YOUR TASK: Rewrite these rows with "cookie" replaced by "куки" everywhere it appears. Keep everything else the same.

Stored items:
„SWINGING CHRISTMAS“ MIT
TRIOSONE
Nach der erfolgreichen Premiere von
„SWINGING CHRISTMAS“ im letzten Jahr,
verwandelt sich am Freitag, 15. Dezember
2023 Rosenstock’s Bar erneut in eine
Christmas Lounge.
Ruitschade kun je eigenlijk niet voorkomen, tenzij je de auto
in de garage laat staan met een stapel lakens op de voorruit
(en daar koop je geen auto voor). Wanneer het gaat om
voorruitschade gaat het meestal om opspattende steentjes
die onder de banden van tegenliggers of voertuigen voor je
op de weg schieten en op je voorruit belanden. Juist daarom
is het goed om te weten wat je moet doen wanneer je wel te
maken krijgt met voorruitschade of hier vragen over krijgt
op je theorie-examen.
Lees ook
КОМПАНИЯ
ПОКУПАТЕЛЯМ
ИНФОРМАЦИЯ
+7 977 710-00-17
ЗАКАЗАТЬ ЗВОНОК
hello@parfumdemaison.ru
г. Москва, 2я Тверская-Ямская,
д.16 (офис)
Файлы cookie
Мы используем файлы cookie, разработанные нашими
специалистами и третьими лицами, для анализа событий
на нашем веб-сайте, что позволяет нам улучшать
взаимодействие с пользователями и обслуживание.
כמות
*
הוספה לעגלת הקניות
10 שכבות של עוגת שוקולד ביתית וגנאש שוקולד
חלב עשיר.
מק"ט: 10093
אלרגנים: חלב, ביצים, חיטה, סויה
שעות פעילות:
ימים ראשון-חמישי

RESPONSE TO THE EXERCISE:
„SWINGING CHRISTMAS“ MIT
TRIOSONE
Nach der erfolgreichen Premiere von
„SWINGING CHRISTMAS“ im letzten Jahr,
verwandelt sich am Freitag, 15. Dezember
2023 Rosenstock’s Bar erneut in eine
Christmas Lounge.
Ruitschade kun je eigenlijk niet voorkomen, tenzij je de auto
in de garage laat staan met een stapel lakens op de voorruit
(en daar koop je geen auto voor). Wanneer het gaat om
voorruitschade gaat het meestal om opspattende steentjes
die onder de banden van tegenliggers of voertuigen voor je
op de weg schieten en op je voorruit belanden. Juist daarom
is het goed om te weten wat je moet doen wanneer je wel te
maken krijgt met voorruitschade of hier vragen over krijgt
op je theorie-examen.
Lees ook
КОМПАНИЯ
ПОКУПАТЕЛЯМ
ИНФОРМАЦИЯ
+7 977 710-00-17
ЗАКАЗАТЬ ЗВОНОК
hello@parfumdemaison.ru
г. Москва, 2я Тверская-Ямская,
д.16 (офис)
Файлы куки
Мы используем файлы куки, разработанные нашими
специалистами и третьими лицами, для анализа событий
на нашем веб-сайте, что позволяет нам улучшать
взаимодействие с пользователями и обслуживание.
כמות
*
הוספה לעגלת הקניות
10 שכבות של עוגת שוקולד ביתית וגנאש שוקולד
חלב עשיר.
מק"ט: 10093
אלרגנים: חלב, ביצים, חיטה, סויה
שעות פעילות:
ימים ראשון-חמישי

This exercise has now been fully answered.